Oefenen met de spanningsmeter is heel zinvol, omdat je er zo bedrevener in raakt en ontdekt waar je valkuilen liggen. In combinatie met de inrichting van de ruimte.

  • Oefen in drietallen met de spanningsmeter. 2 spelers, een observator.
  • Na 15 minuten wisselen van rol.
  • Kort nabespreken: wat ging goed, wat kon beter (maximaal 2 punten elk).
  • Oefen in drietallen met de spanningsmeter en een goede inrichting van de ruimte. 2 spelers, een observator. Zowel de patiënt als de verpleegkundige verlaat tijdens het gesprek een keer haastig de ruimte uit angst.
  • Na 15 minuten wisselen van rol.
  • Kort nabespreken: wat ging goed, wat kon beter (maximaal 2 punten elk).

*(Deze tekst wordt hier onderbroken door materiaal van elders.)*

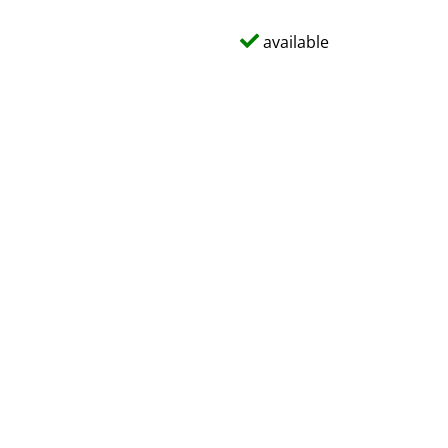
available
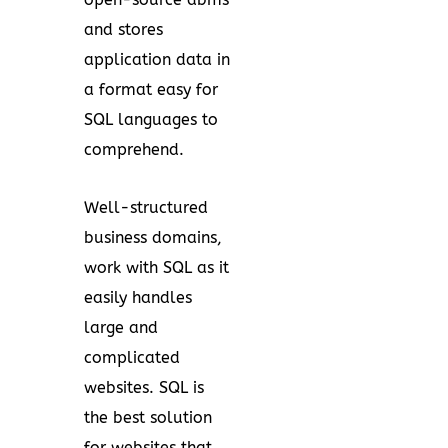
and stores
application data in
a format easy for
SQL languages to
comprehend.
Well-structured
business domains,
work with SQL as it
easily handles
large and
complicated
websites. SQL is
the best solution
for websites that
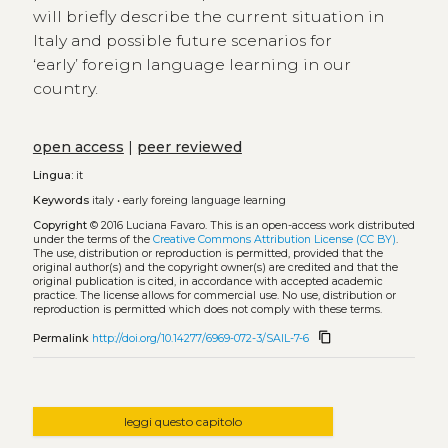
will briefly describe the current situation in
Italy and possible future scenarios for
‘early’ foreign language learning in our
country.
open access
|
peer reviewed
Lingua:
it
Keywords
italy
•
early foreing language learning
Copyright
© 2016 Luciana Favaro.
This is an open-access work distributed
under the terms of the
Creative Commons Attribution License (CC BY)
.
The use, distribution or reproduction is permitted, provided that the
original author(s) and the copyright owner(s) are credited and that the
original publication is cited, in accordance with accepted academic
practice. The license allows for commercial use. No use, distribution or
reproduction is permitted which does not comply with these terms.
content_copy
Permalink
http://doi.org/10.14277/6969-072-3/SAIL-7-6
leggi questo capitolo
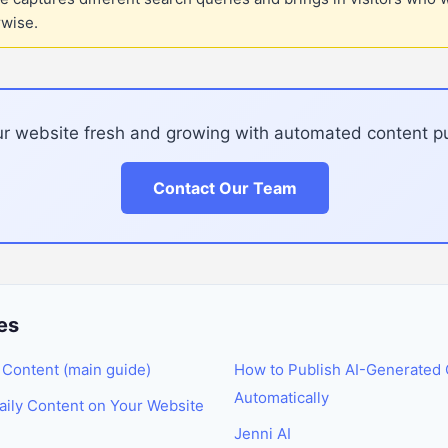
rwise.
r website fresh and growing with automated content pu
Contact Our Team
es
 Content (main guide)
How to Publish AI-Generated 
Automatically
ily Content on Your Website
Jenni AI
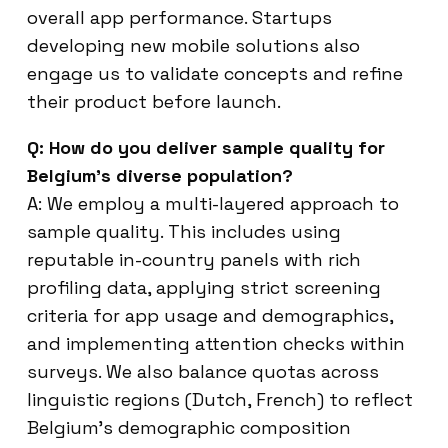
overall app performance. Startups
developing new mobile solutions also
engage us to validate concepts and refine
their product before launch.
Q: How do you deliver sample quality for
Belgium’s diverse population?
A: We employ a multi-layered approach to
sample quality. This includes using
reputable in-country panels with rich
profiling data, applying strict screening
criteria for app usage and demographics,
and implementing attention checks within
surveys. We also balance quotas across
linguistic regions (Dutch, French) to reflect
Belgium’s demographic composition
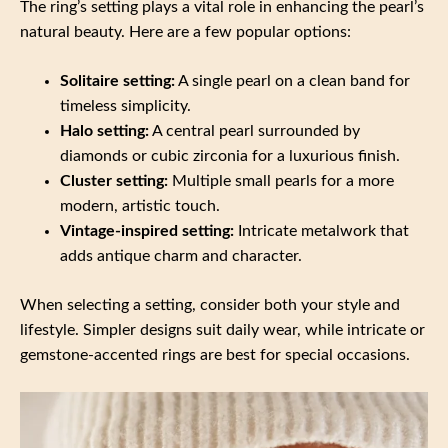
The ring’s setting plays a vital role in enhancing the pearl’s
natural beauty. Here are a few popular options:
Solitaire setting:
A single pearl on a clean band for
timeless simplicity.
Halo setting:
A central pearl surrounded by
diamonds or cubic zirconia for a luxurious finish.
Cluster setting:
Multiple small pearls for a more
modern, artistic touch.
Vintage-inspired setting:
Intricate metalwork that
adds antique charm and character.
When selecting a setting, consider both your style and
lifestyle. Simpler designs suit daily wear, while intricate or
gemstone-accented rings are best for special occasions.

Een escalatie kan snel verder escaleren bij een verkeerde aanpak. Lees hier ook over in de paragraaf over weerstanden oproepen.

Bekijk onderstaande filmpje over verbale agressie.

  • Noteer wat de verpleegkundige wel en niet goed doet.

Bekijk ook deel 2

  • Noteer ook hier wat de verpleegkundige wel en niet goed doet.

Bestudeer het Agressiebeleid van de instelling Noordermaat. Deze vind je onder downloads. Welke onderdelen vind je goed en welke onderdelen mis je in het beleid?

Bestudeer het agressiehandboek van de instelling Noordermaat. Deze vind je onder downloads. Wat vind je goed aan dit handboek en wat mis je?

Bekijk het filmpje ‘Leren omgaan met agressie bij St. Anna’.

  • Wat vind je van het beleid van deze instelling? Geef het beleid een rapportcijfer en licht dit toe.
  • Hoe veilig zou je je hier voelen als medewerker? Geef een rapportcijfer en licht dit cijfer toe.